▶ **Required work**
Among the entries below, extract exactly the lines that run from the one with "Teknik Pemasangan Plafon PVC" through the one with "Material plafon PVC", both ends included.

[Dataset excerpts]
· · ·

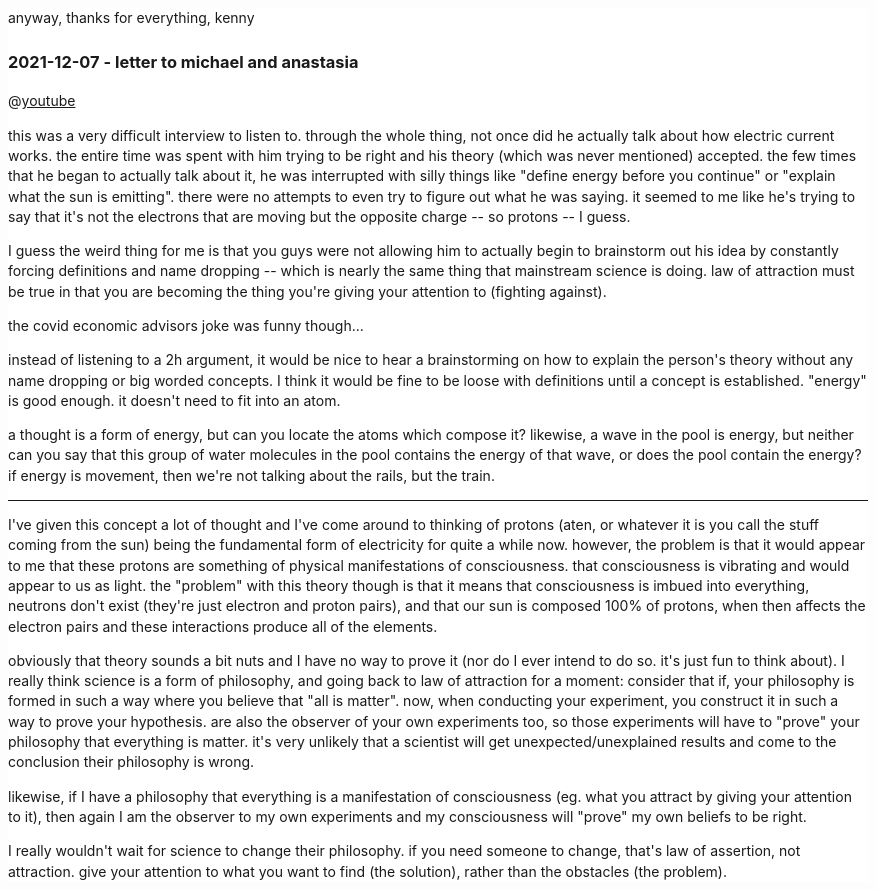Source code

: anyway, thanks for everything,
kenny

### 2021-12-07 - letter to michael and anastasia

@[youtube](https://www.youtube.com/watch?v=4Smt0sDLOWQ)

this was a very difficult interview to listen to. through the whole thing, not once did he actually talk about how electric current works. the entire time was spent with him trying to be right and his theory (which was never mentioned) accepted. the few times that he began to actually talk about it, he was interrupted with silly things like "define energy before you continue" or "explain what the sun is emitting". there were no attempts to even try to figure out what he was saying. it seemed to me like he's trying to say that it's not the electrons that are moving but the opposite charge -- so protons -- I guess.

I guess the weird thing for me is that you guys were not allowing him to actually begin to brainstorm out his idea by constantly forcing definitions and name dropping -- which is nearly the same thing that mainstream science is doing. law of attraction must be true in that you are becoming the thing you're giving your attention to (fighting against).

the covid economic advisors joke was funny though...

instead of listening to a 2h argument, it would be nice to hear a brainstorming on how to explain the person's theory without any name dropping or big worded concepts. I think it would be fine to be loose with definitions until a concept is established. "energy" is good enough. it doesn't need to fit into an atom.

a thought is a form of energy, but can you locate the atoms which compose it? likewise, a wave in the pool is energy, but neither can you say that this group of water molecules in the pool contains the energy of that wave, or does the pool contain the energy? if energy is movement, then we're not talking about the rails, but the train.

---

I've given this concept a lot of thought and I've come around to thinking of protons (aten, or whatever it is you call the stuff coming from the sun) being the fundamental form of electricity for quite a while now. however, the problem is that it would appear to me that these protons are something of physical manifestations of consciousness. that consciousness is vibrating and would appear to us as light. the "problem" with this theory though is that it means that consciousness is imbued into everything, neutrons don't exist (they're just electron and proton pairs), and that our sun is composed 100% of protons, when then affects the electron pairs and these interactions produce all of the elements.

obviously that theory sounds a bit nuts and I have no way to prove it (nor do I ever intend to do so. it's just fun to think about). I really think science is a form of philosophy, and going back to law of attraction for a moment: consider that if, your philosophy is formed in such a way where you believe that "all is matter". now, when conducting your experiment, you construct it in such a way to prove your hypothesis. are also the observer of your own experiments too, so those experiments will have to "prove" your philosophy that everything is matter. it's very unlikely that a scientist will get unexpected/unexplained results and come to the conclusion their philosophy is wrong.

likewise, if I have a philosophy that everything is a manifestation of consciousness (eg. what you attract by giving your attention to it), then again I am the observer to my own experiments and my consciousness will "prove" my own beliefs to be right.

I really wouldn't wait for science to change their philosophy. if you need someone to change, that's law of assertion, not attraction. give your attention to what you want to find (the solution), rather than the obstacles (the problem).
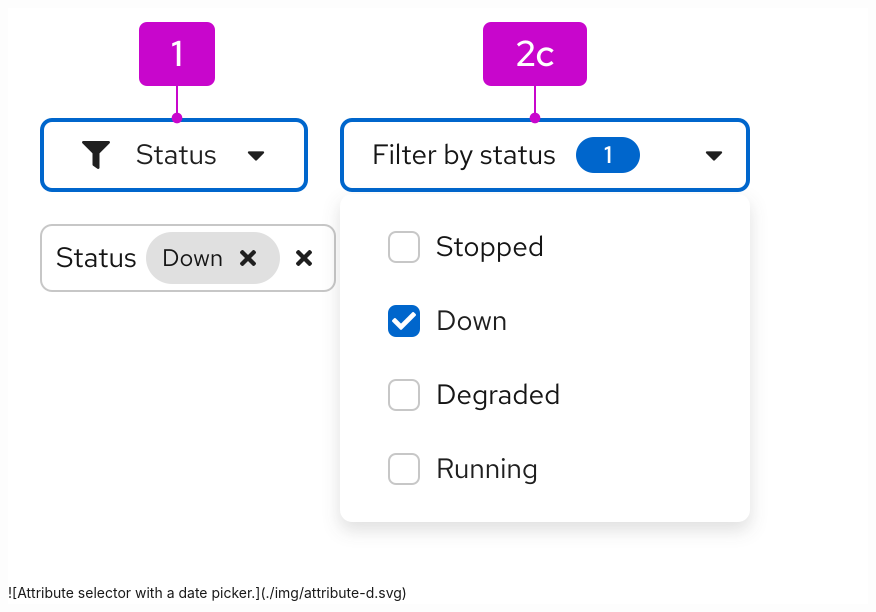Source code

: ![Attribute selector with a checkbox select menu.](./img/attribute-c.svg)
</div>

<div class="ws-docs-content-img">
![Attribute selector with a date picker.](./img/attribute-d.svg)
</div>
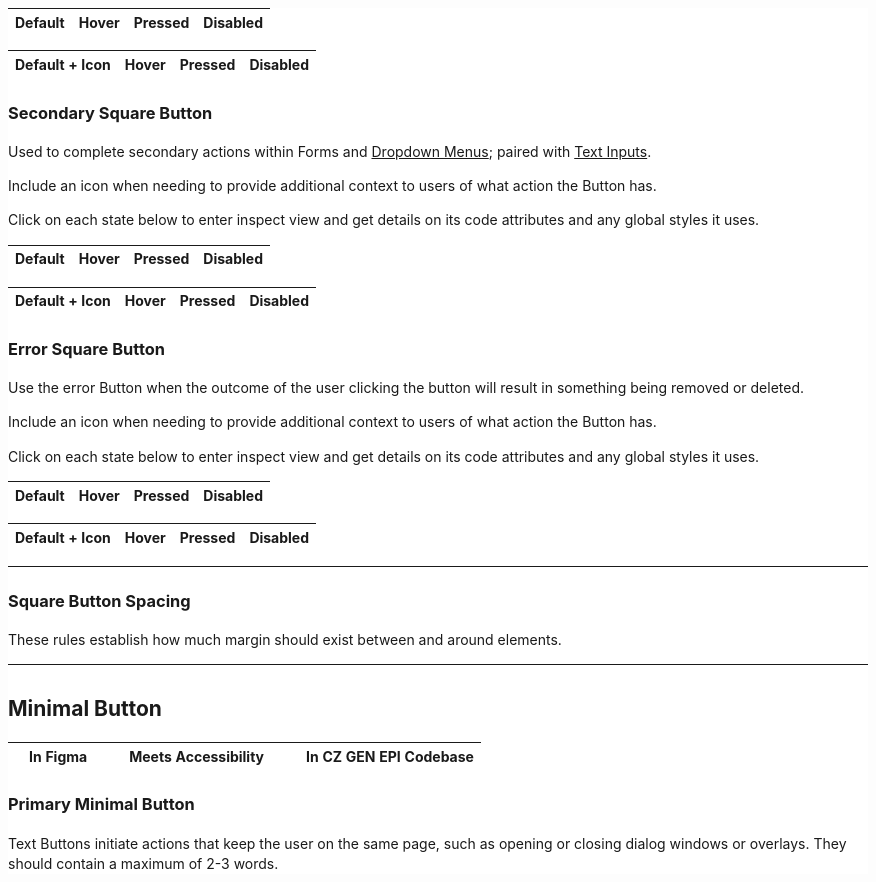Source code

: | **Default** | **Hover** | **Pressed** | **Disabled** |
| --- | --- | --- | --- |

| **Default + Icon** | **Hover**  | **Pressed**  | **Disabled** |
| --- | --- | --- | --- |

### Secondary Square Button

Used to complete secondary actions within Forms and [Dropdown Menus](https://sds.czi.design/009eaf17b/p/552539); paired with [Text Inputs](https://sds.czi.design/009eaf17b/v/0/p/5323b5-field-inputs/t/27cbb0).

Include an icon when needing to provide additional context to users of what action the Button has.

Click on each state below to enter inspect view and get details on its code attributes and any global styles it uses.

| **Default** | **Hover** | **Pressed** | **Disabled** |
| --- | --- | --- | --- |

| **Default + Icon** |  **Hover** | **Pressed**  | **Disabled** |
| --- | --- | --- | --- |

### Error Square Button

Use the error Button when the outcome of the user clicking the button will result in something being removed or deleted.

Include an icon when needing to provide additional context to users of what action the Button has.

Click on each state below to enter inspect view and get details on its code attributes and any global styles it uses.

| **Default** | **Hover** | **Pressed** | **Disabled** |
| --- | --- | --- | --- |

| **Default + Icon** | **Hover** | **Pressed** | **Disabled** |
| --- | --- | --- | --- |

---

### Square Button Spacing

These rules establish how much margin should exist between and around elements.

---

## Minimal Button

|  | In Figma |   |  | Meets Accessibility |   |  | In CZ GEN EPI Codebase |
| --- | --- | --- | --- | --- | --- | --- | --- |

### Primary Minimal Button

Text Buttons initiate actions that keep the user on the same page, such as opening or closing dialog windows or overlays. They should contain a maximum of 2-3 words.
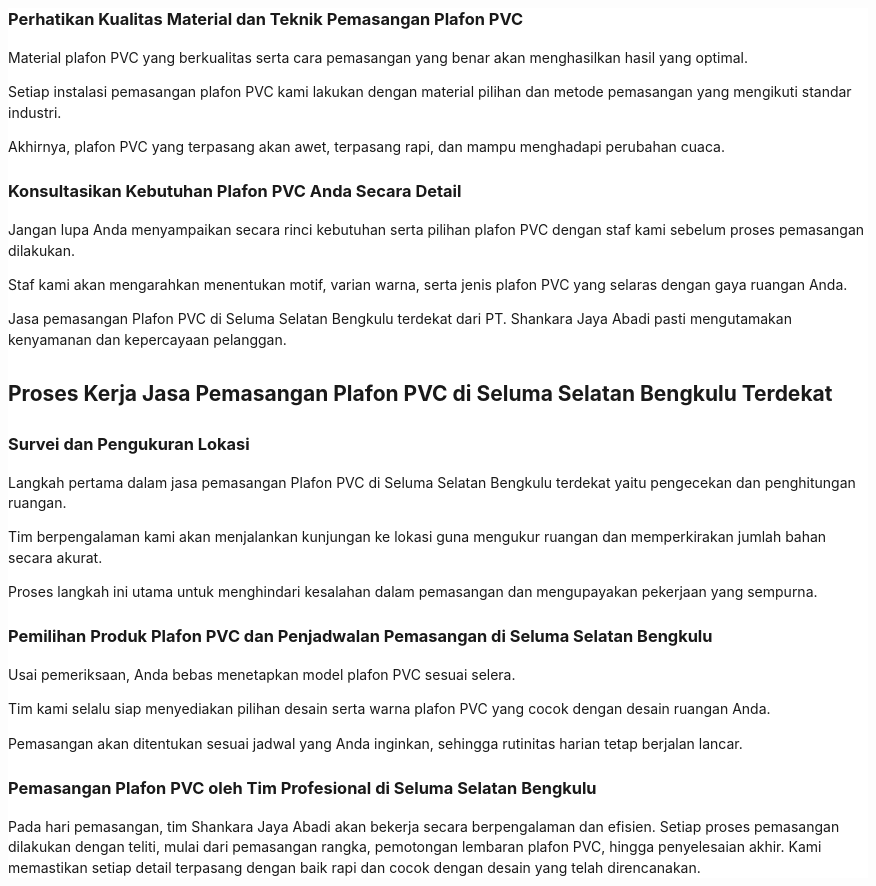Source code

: ### Perhatikan Kualitas Material dan Teknik Pemasangan Plafon PVC

Material plafon PVC yang berkualitas serta cara pemasangan yang benar akan menghasilkan hasil yang optimal.

Setiap instalasi pemasangan plafon PVC kami lakukan dengan material pilihan dan metode pemasangan yang mengikuti standar industri.

Akhirnya, plafon PVC yang terpasang akan awet, terpasang rapi, dan mampu menghadapi perubahan cuaca.

### Konsultasikan Kebutuhan Plafon PVC Anda Secara Detail

Jangan lupa Anda menyampaikan secara rinci kebutuhan serta pilihan plafon PVC dengan staf kami sebelum proses pemasangan dilakukan.

Staf kami akan mengarahkan menentukan motif, varian warna, serta jenis plafon PVC yang selaras dengan gaya ruangan Anda.

Jasa pemasangan Plafon PVC di Seluma Selatan Bengkulu terdekat dari PT. Shankara Jaya Abadi pasti mengutamakan kenyamanan dan kepercayaan pelanggan.

## Proses Kerja Jasa Pemasangan Plafon PVC di Seluma Selatan Bengkulu Terdekat

### Survei dan Pengukuran Lokasi

Langkah pertama dalam jasa pemasangan Plafon PVC di Seluma Selatan Bengkulu terdekat yaitu pengecekan dan penghitungan ruangan.

Tim berpengalaman kami akan menjalankan kunjungan ke lokasi guna mengukur ruangan dan memperkirakan jumlah bahan secara akurat.

Proses langkah ini utama untuk menghindari kesalahan dalam pemasangan dan mengupayakan pekerjaan yang sempurna.

### Pemilihan Produk Plafon PVC dan Penjadwalan Pemasangan di Seluma Selatan Bengkulu

Usai pemeriksaan, Anda bebas menetapkan model plafon PVC sesuai selera.

Tim kami selalu siap menyediakan pilihan desain serta warna plafon PVC yang cocok dengan desain ruangan Anda.

Pemasangan akan ditentukan sesuai jadwal yang Anda inginkan, sehingga rutinitas harian tetap berjalan lancar.

### Pemasangan Plafon PVC oleh Tim Profesional di Seluma Selatan Bengkulu

Pada hari pemasangan, tim Shankara Jaya Abadi akan bekerja secara berpengalaman dan efisien. Setiap proses pemasangan dilakukan dengan teliti, mulai dari pemasangan rangka, pemotongan lembaran plafon PVC, hingga penyelesaian akhir. Kami memastikan setiap detail terpasang dengan baik rapi dan cocok dengan desain yang telah direncanakan.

· · ·

▶ **Reply to the task**
: ### Perhatikan Kualitas Material dan Teknik Pemasangan Plafon PVC

Material plafon PVC yang berkualitas serta cara pemasangan yang benar akan menghasilkan hasil yang optimal.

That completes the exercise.